The new antagonist is a completely new AI system called Bifrost with three new evil chair-sitting characters, called Congressmen, who use people like chess pieces. There was no background given on how Bifrost came to be, who these three congressmen are and where they came from, or even any motivation from any single individual of them.
I am not lost on the metaphor that congressmen are real-life politicians and the system of Bifrost is the very governments today that often collude and use unaware civilians as pieces for the game of life-changing culture, economies, and values through minute manipulations whose effects eventually ripple out into something big.
With that in mind, however, the introduction of Bifrost as the primary antagonist against the Sibyl System just seems to be written in poor taste. Is Psycho-Pass series suddenly insinuating that the Sibyl System is good, and that it’s okay for humanity to put its entire faith in an AI system who calculates humanity on a numeric scale with no recognition of gray morality? Despite the fact that Makishima, in an iconic antagonist move, actually convinces a protagonist that he is fundamentally right even with his psychopathic tendencies? Despite the fact that Akane is shown again and again the weaknesses of the system and remains critical of its existence and function? Because Psycho-Pass certainly isn’t trying to suggest that Bifrost is the right way to go considering how many evil deeds were done by the congressmen.
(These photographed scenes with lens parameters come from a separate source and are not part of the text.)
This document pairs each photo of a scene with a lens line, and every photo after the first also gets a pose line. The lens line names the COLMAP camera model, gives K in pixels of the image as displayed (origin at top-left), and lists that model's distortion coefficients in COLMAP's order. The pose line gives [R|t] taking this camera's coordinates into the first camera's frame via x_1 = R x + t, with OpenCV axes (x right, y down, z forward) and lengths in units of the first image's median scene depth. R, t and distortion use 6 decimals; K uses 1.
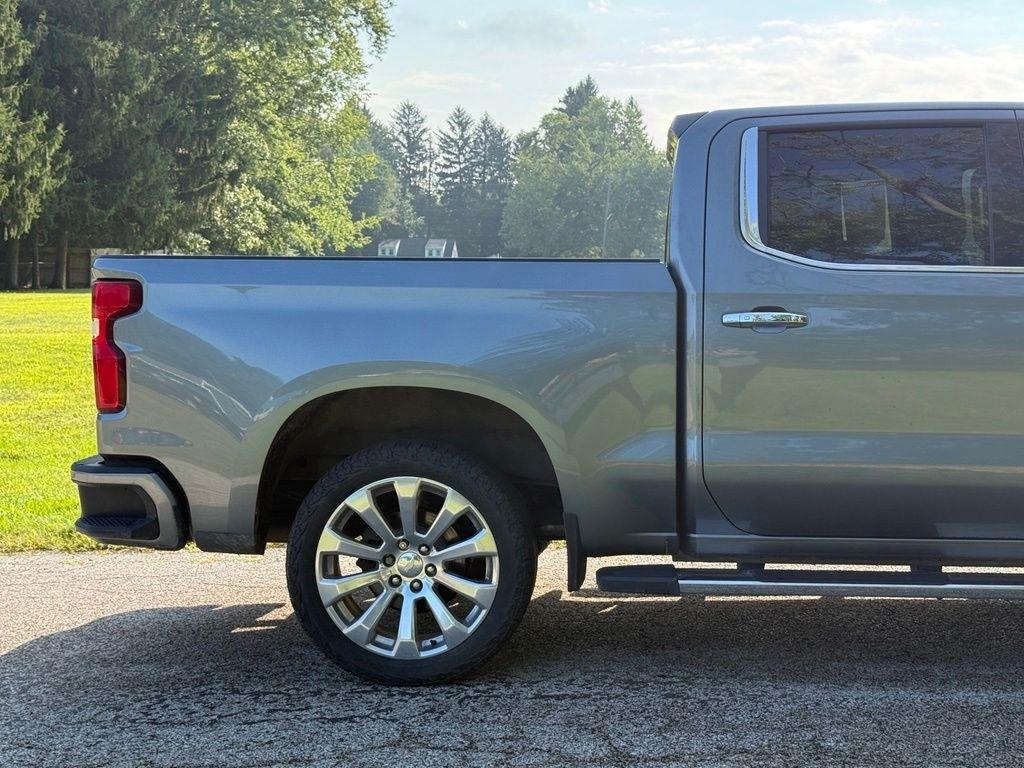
lens RADIAL K [[1456.8, 0, 587.7], [0, 1456.8, 383.0], [0, 0, 1]] dist [0.148791, -0.067635]
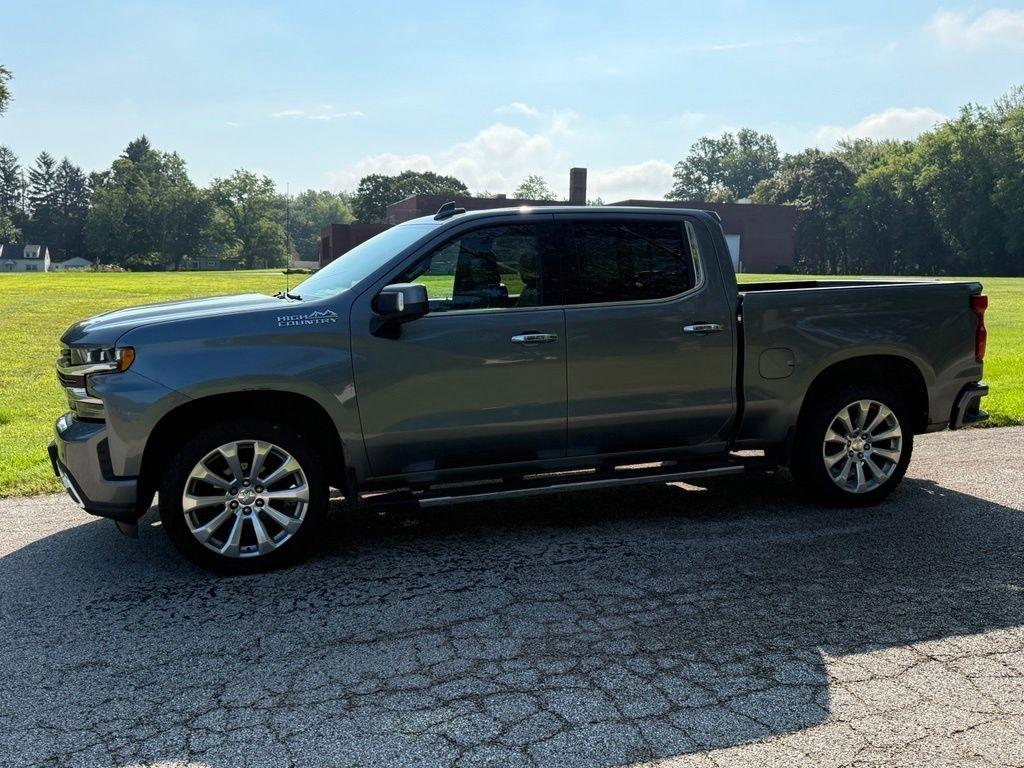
lens RADIAL K [[908.4, 0, 509.4], [0, 908.4, 385.0], [0, 0, 1]] dist [0.144498, -0.290531]
pose [[0.929715, -0.035595, 0.366555, -0.032502], [0.018302, 0.998554, 0.050544, -0.002782], [-0.367824, -0.040282, 0.929022, 0.005325]]
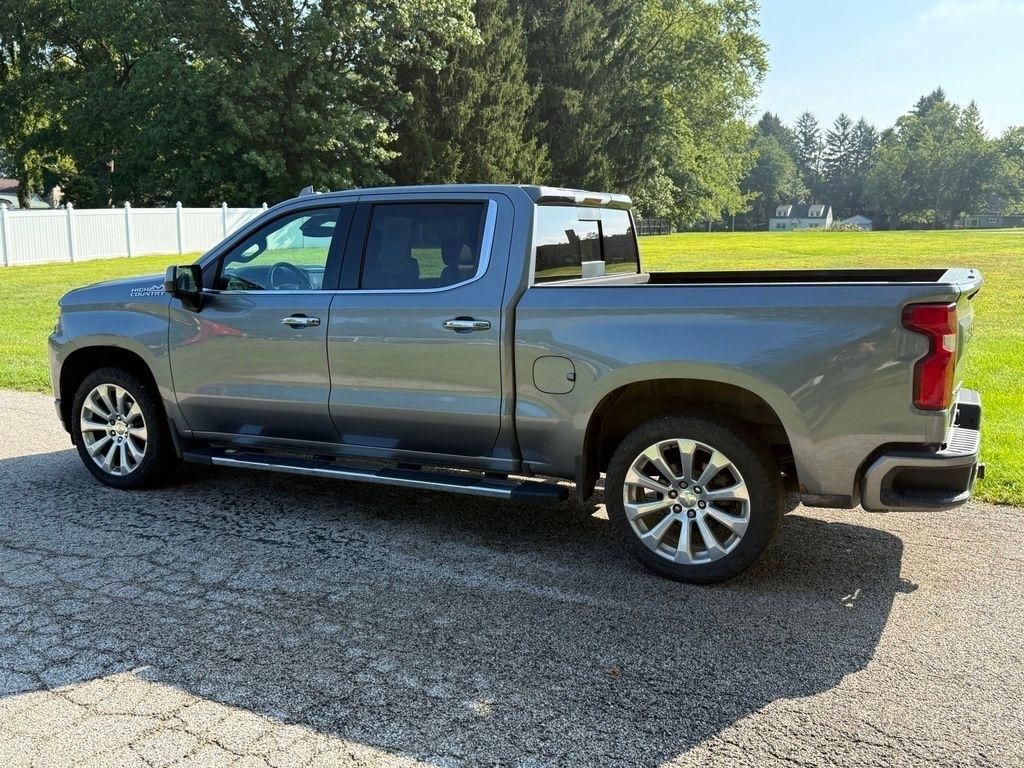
lens RADIAL K [[908.4, 0, 509.4], [0, 908.4, 385.0], [0, 0, 1]] dist [0.144498, -0.290531]
pose [[0.909183, 0.078225, -0.408982, 0.047129], [-0.038722, 0.993823, 0.104007, -0.006269], [0.414592, -0.078725, 0.906596, 0.011946]]
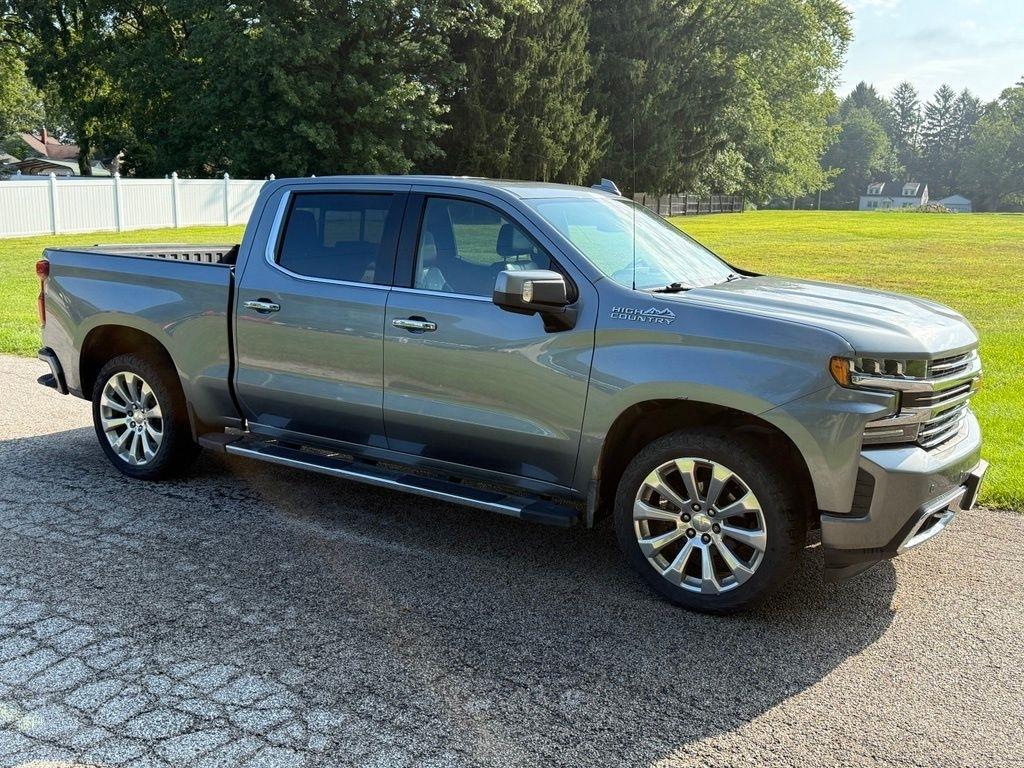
lens RADIAL K [[944.0, 0, 511.2], [0, 944.0, 387.9], [0, 0, 1]] dist [0.135662, -0.269550]
pose [[0.875091, 0.114679, -0.470174, 0.066837], [-0.059374, 0.989620, 0.130869, -0.008084], [0.480302, -0.086606, 0.872817, 0.010084]]
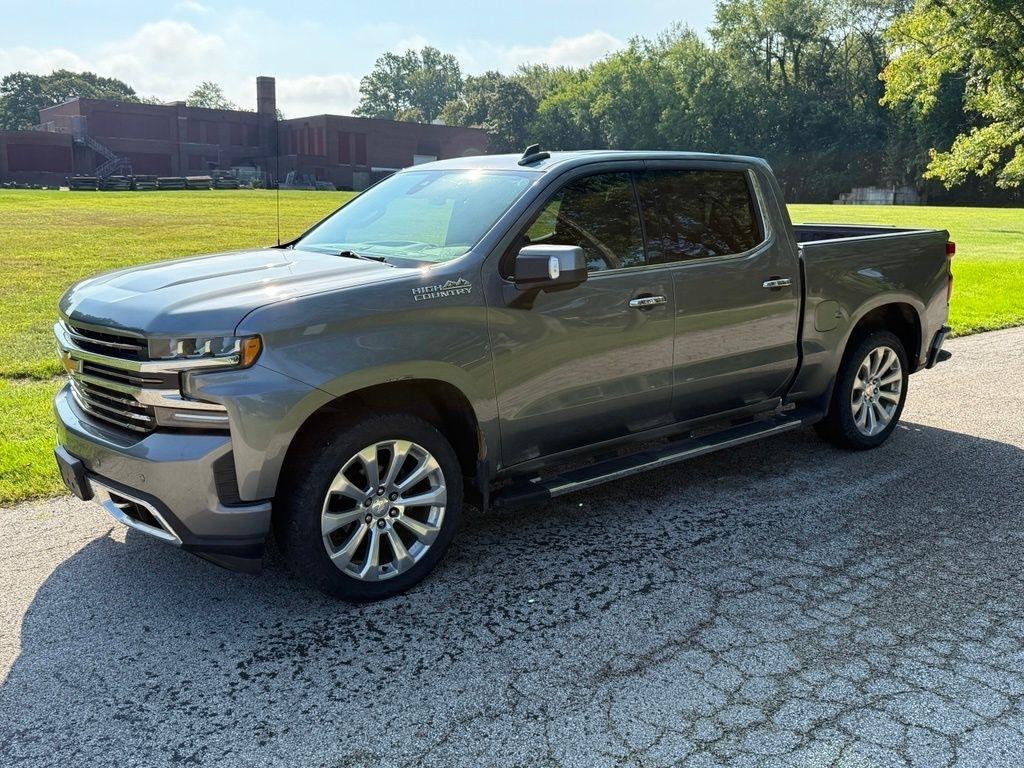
lens RADIAL K [[909.2, 0, 503.2], [0, 909.2, 381.5], [0, 0, 1]] dist [0.122529, -0.230272]
pose [[0.758659, -0.114377, 0.641369, -0.056491], [0.030023, 0.989560, 0.140958, -0.006951], [-0.650796, -0.087683, 0.754173, 0.030116]]
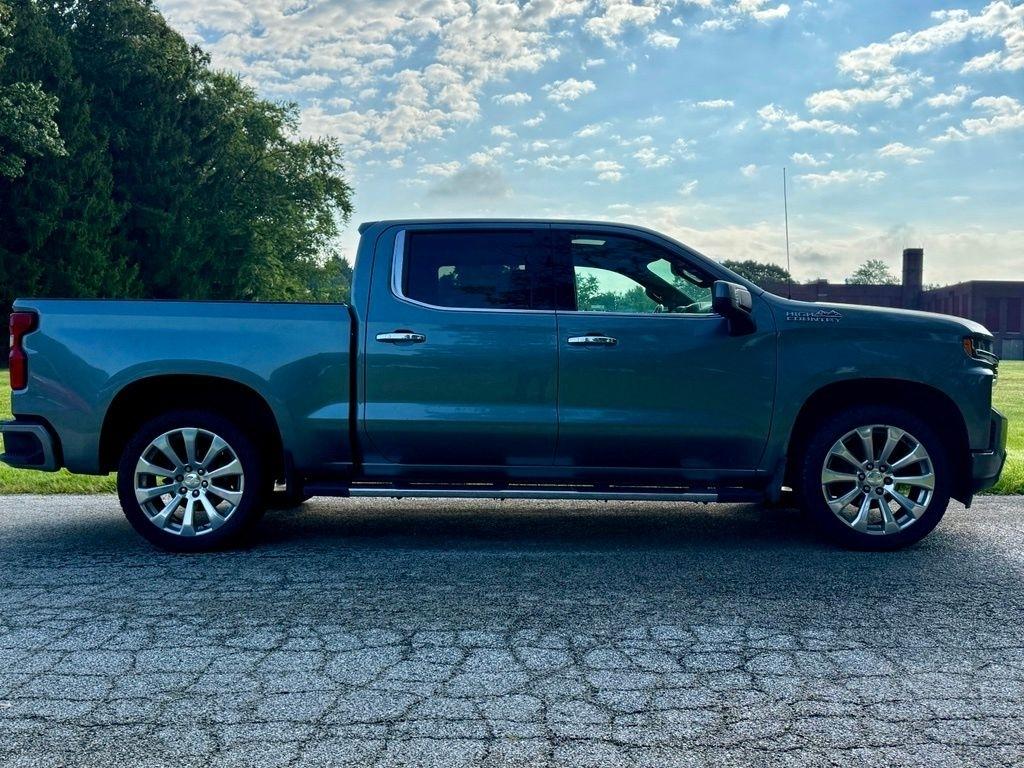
lens RADIAL K [[928.0, 0, 514.9], [0, 928.0, 383.5], [0, 0, 1]] dist [0.174245, -0.363971]
pose [[0.999519, 0.009620, 0.029488, 0.016195], [-0.007967, 0.998418, -0.055652, 0.005166], [-0.029976, 0.055390, 0.998015, -0.007846]]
As much as I enjoyed all the mysteries and arcs that the two inspectors worked together to foil, I am left thoroughly confused at the theme this series is trying to tell its audience now.
The loss of direction in the series’ theme disappointed me a lot because even though the second season paled to the first season, I still held onto the franchise because of what the writers are trying to tell us about human nature and human’s increasing dependency on AI for decision making. Now, I no longer know what the franchise wants us to think or consider.
At least the production value hadn’t gone down. Hand-to-hand combat animation continues to be Psycho-Pass’s signature fights, and beautiful sequences, in particular, one with Arata when he danced across buildings with a wire tied around his waist, continued to dazzle the screen. The soundtrack still never fails to impress me, especially during the fight scenes. The seiyuus do their range of characters well, and chemistry definitely existed between Kaji Yuki and Nakamura Yuichi who voiced Arata and Kei respectively. But with the storytelling in such a weird place, I am left feeling heavily conflicted on how I viewed this season in particular to the Psycho-Pass franchise.